Opinion
No. 223.
February 5, 1934.
Appeal from the District Court of the United States for the Eastern District of New York.
Mandamus proceeding by Nathan Amchanitzky against John A.T. Carrougher, as Acting Postmaster of Brooklyn, to compel defendant to draw a warrant on the Treasurer of the United States in the sum of $30.84 for compensation alleged to have been earned by petitioner as a substitute letter carrier. From a judgment dismissing the petition on the merits ( 3 F. Supp. 993), petitioner appeals, and Francis J. Sinnott, as Acting Postmaster of Brooklyn, is substituted as defendant.
Reversed and remanded, with directions.
Nathan Amchanitzky, of Brooklyn, N.Y., pro se.
Howard W. Ameli, U.S. Atty., of Brooklyn, N.Y. (Herbert H. Kellogg and Emanuel Bublick, Asst. U.S. Attys., both of Brooklyn, N Y, of counsel), for appellee.

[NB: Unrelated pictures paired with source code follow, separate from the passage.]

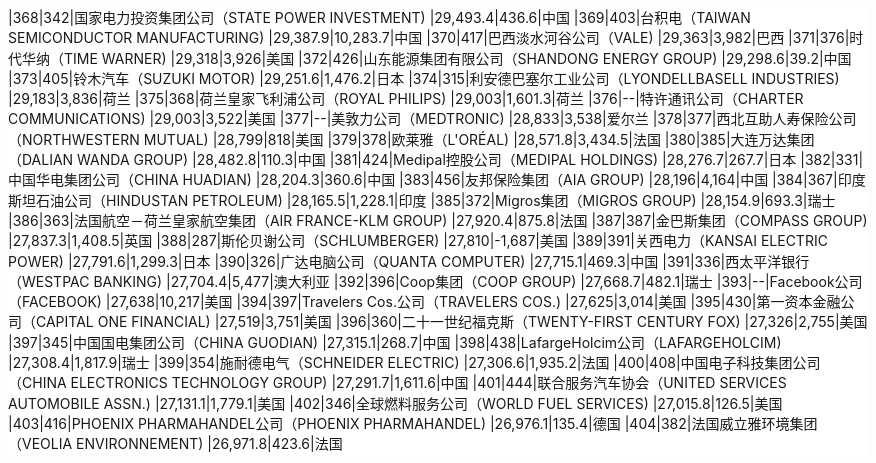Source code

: |368|342|国家电力投资集团公司（STATE POWER INVESTMENT) |29,493.4|436.6|中国
|369|403|台积电（TAIWAN SEMICONDUCTOR MANUFACTURING) |29,387.9|10,283.7|中国
|370|417|巴西淡水河谷公司（VALE) |29,363|3,982|巴西
|371|376|时代华纳（TIME WARNER) |29,318|3,926|美国
|372|426|山东能源集团有限公司（SHANDONG ENERGY GROUP) |29,298.6|39.2|中国
|373|405|铃木汽车（SUZUKI MOTOR) |29,251.6|1,476.2|日本
|374|315|利安德巴塞尔工业公司（LYONDELLBASELL INDUSTRIES) |29,183|3,836|荷兰
|375|368|荷兰皇家飞利浦公司（ROYAL PHILIPS) |29,003|1,601.3|荷兰
|376|--|特许通讯公司（CHARTER COMMUNICATIONS) |29,003|3,522|美国
|377|--|美敦力公司（MEDTRONIC) |28,833|3,538|爱尔兰
|378|377|西北互助人寿保险公司（NORTHWESTERN MUTUAL) |28,799|818|美国
|379|378|欧莱雅（L'ORÉAL) |28,571.8|3,434.5|法国
|380|385|大连万达集团（DALIAN WANDA GROUP) |28,482.8|110.3|中国
|381|424|Medipal控股公司（MEDIPAL HOLDINGS) |28,276.7|267.7|日本
|382|331|中国华电集团公司（CHINA HUADIAN) |28,204.3|360.6|中国
|383|456|友邦保险集团（AIA GROUP) |28,196|4,164|中国
|384|367|印度斯坦石油公司（HINDUSTAN PETROLEUM) |28,165.5|1,228.1|印度
|385|372|Migros集团（MIGROS GROUP) |28,154.9|693.3|瑞士
|386|363|法国航空－荷兰皇家航空集团（AIR FRANCE-KLM GROUP) |27,920.4|875.8|法国
|387|387|金巴斯集团（COMPASS GROUP) |27,837.3|1,408.5|英国
|388|287|斯伦贝谢公司（SCHLUMBERGER) |27,810|-1,687|美国
|389|391|关西电力（KANSAI ELECTRIC POWER) |27,791.6|1,299.3|日本
|390|326|广达电脑公司（QUANTA COMPUTER) |27,715.1|469.3|中国
|391|336|西太平洋银行（WESTPAC BANKING) |27,704.4|5,477|澳大利亚
|392|396|Coop集团（COOP GROUP) |27,668.7|482.1|瑞士
|393|--|Facebook公司（FACEBOOK) |27,638|10,217|美国
|394|397|Travelers Cos.公司（TRAVELERS COS.) |27,625|3,014|美国
|395|430|第一资本金融公司（CAPITAL ONE FINANCIAL) |27,519|3,751|美国
|396|360|二十一世纪福克斯（TWENTY-FIRST CENTURY FOX) |27,326|2,755|美国
|397|345|中国国电集团公司（CHINA GUODIAN) |27,315.1|268.7|中国
|398|438|LafargeHolcim公司（LAFARGEHOLCIM) |27,308.4|1,817.9|瑞士
|399|354|施耐德电气（SCHNEIDER ELECTRIC) |27,306.6|1,935.2|法国
|400|408|中国电子科技集团公司（CHINA ELECTRONICS TECHNOLOGY GROUP) |27,291.7|1,611.6|中国
|401|444|联合服务汽车协会（UNITED SERVICES AUTOMOBILE ASSN.) |27,131.1|1,779.1|美国
|402|346|全球燃料服务公司（WORLD FUEL SERVICES) |27,015.8|126.5|美国
|403|416|PHOENIX PHARMAHANDEL公司（PHOENIX PHARMAHANDEL) |26,976.1|135.4|德国
|404|382|法国威立雅环境集团（VEOLIA ENVIRONNEMENT) |26,971.8|423.6|法国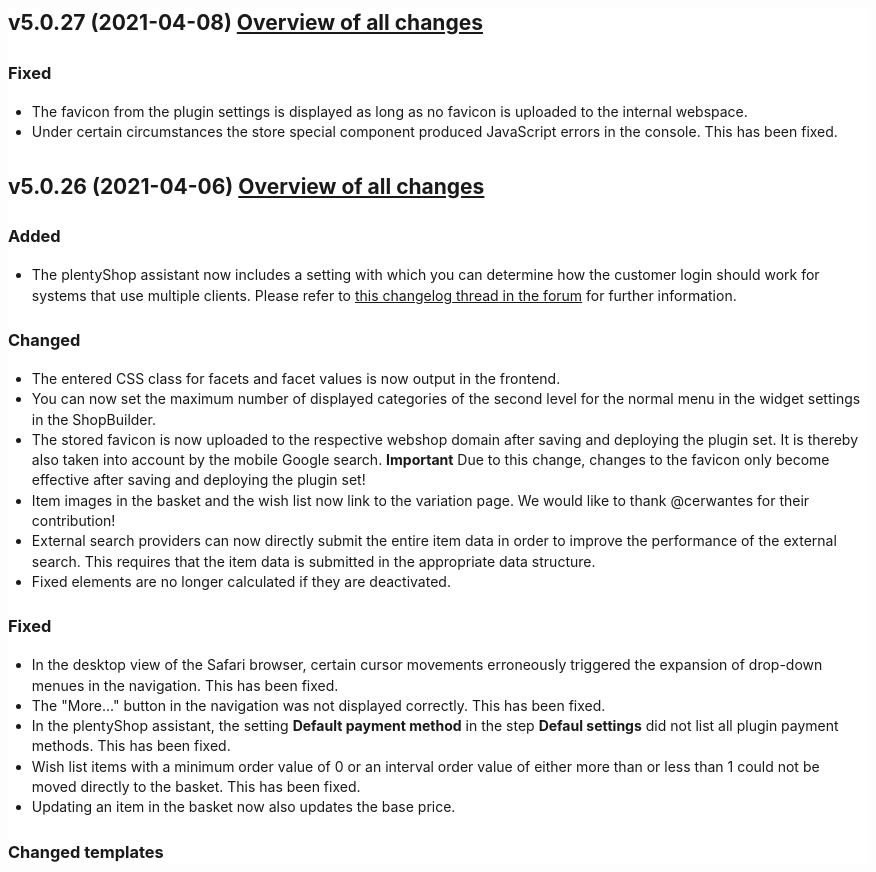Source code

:## v5.0.27 (2021-04-08) <a href="https://github.com/plentymarkets/plugin-ceres/compare/5.0.26...5.0.27" target="_blank" rel="noopener"><b>Overview of all changes</b></a>

### Fixed

- The favicon from the plugin settings is displayed as long as no favicon is uploaded to the internal webspace.
- Under certain circumstances the store special component produced JavaScript errors in the console. This has been fixed.

## v5.0.26 (2021-04-06) <a href="https://github.com/plentymarkets/plugin-ceres/compare/5.0.25...5.0.26" target="_blank" rel="noopener"><b>Overview of all changes</b></a>

### Added 
- The plentyShop assistant now includes a setting with which you can determine how the customer login should work for systems that use multiple clients. Please refer to [this changelog thread in the forum](https://forum.plentymarkets.com/t/mehrere-kontakte-mit-der-selben-e-mail-adresse-koennen-sich-bei-unterschiedlichen-mandanten-einloggen-multiple-contacts-with-the-same-email-address-can-log-into-different-clients/630567) for further information.

### Changed 

- The entered CSS class for facets and facet values is now output in the frontend.
- You can now set the maximum number of displayed categories of the second level for the normal menu in the widget settings in the ShopBuilder.
- The stored favicon is now uploaded to the respective webshop domain after saving and deploying the plugin set. It is thereby also taken into account by the mobile Google search. **Important** Due to this change, changes to the favicon only become effective after saving and deploying the plugin set!
- Item images in the basket and the wish list now link to the variation page. We would like to thank @cerwantes for their contribution!
- External search providers can now directly submit the entire item data in order to improve the performance of the external search. This requires that the item data is submitted in the appropriate data structure.
- Fixed elements are no longer calculated if they are deactivated.

### Fixed 

- In the desktop view of the Safari browser, certain cursor movements erroneously triggered the expansion of drop-down menues in the navigation. This has been fixed.
- The "More..." button in the navigation was not displayed correctly. This has been fixed.
- In the plentyShop assistant, the setting **Default payment method** in the step **Defaul settings** did not list all plugin payment methods. This has been fixed.
- Wish list items with a minimum order value of 0 or an interval order value of either more than or less than 1 could not be moved directly to the basket. This has been fixed.
- Updating an item in the basket now also updates the base price.

### Changed templates
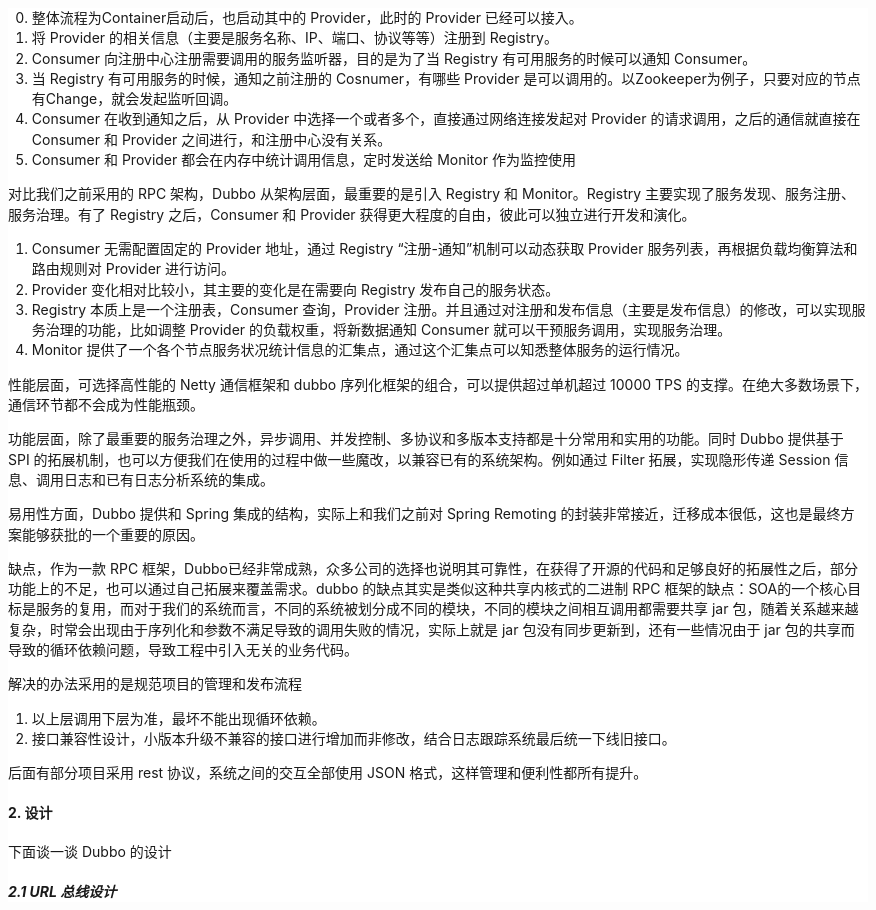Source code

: 0. 整体流程为Container启动后，也启动其中的 Provider，此时的 Provider 已经可以接入。
1. 将 Provider 的相关信息（主要是服务名称、IP、端口、协议等等）注册到 Registry。
2. Consumer 向注册中心注册需要调用的服务监听器，目的是为了当 Registry 有可用服务的时候可以通知 Consumer。
3. 当 Registry 有可用服务的时候，通知之前注册的 Cosnumer，有哪些 Provider 是可以调用的。以Zookeeper为例子，只要对应的节点有Change，就会发起监听回调。
4. Consumer 在收到通知之后，从 Provider 中选择一个或者多个，直接通过网络连接发起对 Provider 的请求调用，之后的通信就直接在 Consumer 和 Provider 之间进行，和注册中心没有关系。
5. Consumer 和 Provider 都会在内存中统计调用信息，定时发送给 Monitor 作为监控使用

对比我们之前采用的 RPC 架构，Dubbo 从架构层面，最重要的是引入 Registry 和 Monitor。Registry 主要实现了服务发现、服务注册、服务治理。有了 Registry 之后，Consumer 和 Provider 获得更大程度的自由，彼此可以独立进行开发和演化。

1. Consumer 无需配置固定的 Provider 地址，通过 Registry “注册-通知”机制可以动态获取 Provider 服务列表，再根据负载均衡算法和路由规则对 Provider 进行访问。
2. Provider 变化相对比较小，其主要的变化是在需要向 Registry 发布自己的服务状态。
3. Registry 本质上是一个注册表，Consumer 查询，Provider 注册。并且通过对注册和发布信息（主要是发布信息）的修改，可以实现服务治理的功能，比如调整 Provider 的负载权重，将新数据通知 Consumer 就可以干预服务调用，实现服务治理。
4. Monitor 提供了一个各个节点服务状况统计信息的汇集点，通过这个汇集点可以知悉整体服务的运行情况。

性能层面，可选择高性能的 Netty 通信框架和 dubbo 序列化框架的组合，可以提供超过单机超过 10000 TPS 的支撑。在绝大多数场景下，通信环节都不会成为性能瓶颈。

功能层面，除了最重要的服务治理之外，异步调用、并发控制、多协议和多版本支持都是十分常用和实用的功能。同时 Dubbo 提供基于 SPI 的拓展机制，也可以方便我们在使用的过程中做一些魔改，以兼容已有的系统架构。例如通过 Filter 拓展，实现隐形传递 Session 信息、调用日志和已有日志分析系统的集成。

易用性方面，Dubbo 提供和 Spring 集成的结构，实际上和我们之前对 Spring Remoting 的封装非常接近，迁移成本很低，这也是最终方案能够获批的一个重要的原因。

缺点，作为一款 RPC 框架，Dubbo已经非常成熟，众多公司的选择也说明其可靠性，在获得了开源的代码和足够良好的拓展性之后，部分功能上的不足，也可以通过自己拓展来覆盖需求。dubbo 的缺点其实是类似这种共享内核式的二进制 RPC 框架的缺点：SOA的一个核心目标是服务的复用，而对于我们的系统而言，不同的系统被划分成不同的模块，不同的模块之间相互调用都需要共享 jar 包，随着关系越来越复杂，时常会出现由于序列化和参数不满足导致的调用失败的情况，实际上就是 jar 包没有同步更新到，还有一些情况由于 jar 包的共享而导致的循环依赖问题，导致工程中引入无关的业务代码。

解决的办法采用的是规范项目的管理和发布流程
1. 以上层调用下层为准，最坏不能出现循环依赖。
2. 接口兼容性设计，小版本升级不兼容的接口进行增加而非修改，结合日志跟踪系统最后统一下线旧接口。

后面有部分项目采用 rest 协议，系统之间的交互全部使用 JSON 格式，这样管理和便利性都所有提升。

#### 2. 设计

下面谈一谈 Dubbo 的设计

##### 2.1 URL 总线设计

Before SWAN, AUGUSTUS N. HAND, and MACK, Circuit Judges.
The defendant's motion to dismiss was grounded on (1) lack of jurisdiction, and (2) failure of the petition to state a cause of action. The District Court granted the motion upon the second ground without passing upon the former. 3 F. Supp. 993. It should have based dismissal upon lack of jurisdiction. The rule that District Courts of the United States have no jurisdiction in original cases of mandamus is too firmly established to require us to consider its origin or whether the point might, or should, have been decided otherwise. Knapp v. Lake Shore M.S. Ry. Co., 197 U.S. 536, 25 S. Ct. 538, 49 L. Ed. 870; Covington C. Bridge Co. v. Hager, 203 U.S. 109, 110, 27 S. Ct. 24, 51 L. Ed. 111. The appellant would have us differentiate these authorities because in them the defendant was not, as here, a federal officer. See Waldo v. Poe, 14 F.2d 749, 750 (D.C.W.D. Wash.). But the Supreme Court opinions do not permit us to take this distinction. Upon this controlling authority, the judgment must be reversed, and the cause remanded, with directions to dismiss for lack of jurisdiction. It is so ordered.